-- Istruzioni --
Modifichi tutto ciò che va dall'inizio dell'elenco fino alla riga che contiene "Kanzler macht, als die Banken zur Kasse zu", entrambe le estremità comprese, sostituendo "Nazad" con "Natrag" e lasciando invariato tutto il resto. Riporti soltanto queste righe, omettendo le immagini.
===== Dati di lavoro =====
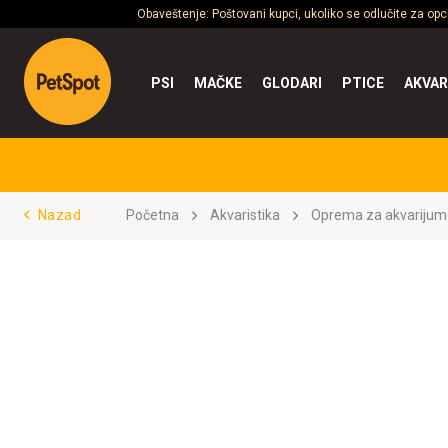
Obaveštenje: Poštovani kupci, ukoliko se odlučite za op
PSI
MAČKE
GLODARI
PTICE
AKVAR
Nazad
Početna
Akvaristika
Oprema za akvarijum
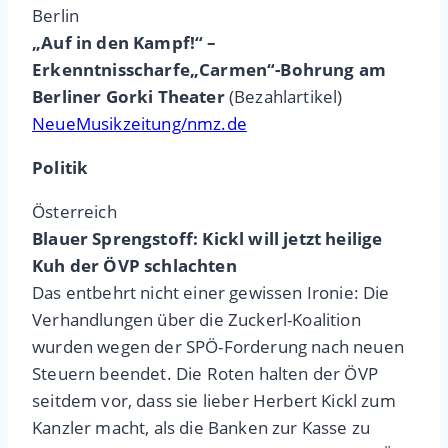
Berlin
„Auf in den Kampf!“ –
Erkenntnisscharfe„Carmen“-Bohrung am
Berliner Gorki Theater
(Bezahlartikel)
NeueMusikzeitung/nmz.de
Politik
Österreich
Blauer Sprengstoff: Kickl will jetzt heilige
Kuh der ÖVP schlachten
Das entbehrt nicht einer gewissen Ironie: Die
Verhandlungen über die Zuckerl-Koalition
wurden wegen der SPÖ-Forderung nach neuen
Steuern beendet. Die Roten halten der ÖVP
seitdem vor, dass sie lieber Herbert Kickl zum
Kanzler macht, als die Banken zur Kasse zu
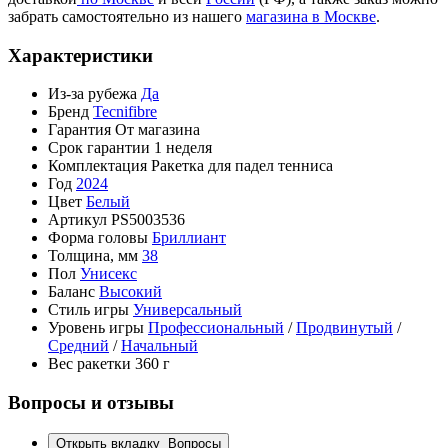
забрать самостоятельно из нашего
магазина в Москве
.
Характеристики
Из-за рубежа
Да
Бренд
Tecnifibre
Гарантия
От магазина
Срок гарантии
1 неделя
Комплектация
Ракетка для падел тенниса
Год
2024
Цвет
Белый
Артикул
PS5003536
Форма головы
Бриллиант
Толщина, мм
38
Пол
Унисекс
Баланс
Высокий
Стиль игры
Универсальный
Уровень игры
Профессиональный
/
Продвинутый
/
Средний
/
Начальный
Вес ракетки
360 г
Вопросы и отзывы
Открыть вкладку
Вопросы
=====
-- Risposta --
Obaveštenje: Poštovani kupci, ukoliko se odlučite za op
PSI
MAČKE
GLODARI
PTICE
AKVAR
Natrag
Početna
Akvaristika
Oprema za akvarijum
Berlin
„Auf in den Kampf!“ –
Erkenntnisscharfe„Carmen“-Bohrung am
Berliner Gorki Theater
(Bezahlartikel)
NeueMusikzeitung/nmz.de
Politik
Österreich
Blauer Sprengstoff: Kickl will jetzt heilige
Kuh der ÖVP schlachten
Das entbehrt nicht einer gewissen Ironie: Die
Verhandlungen über die Zuckerl-Koalition
wurden wegen der SPÖ-Forderung nach neuen
Steuern beendet. Die Roten halten der ÖVP
seitdem vor, dass sie lieber Herbert Kickl zum
Kanzler macht, als die Banken zur Kasse zu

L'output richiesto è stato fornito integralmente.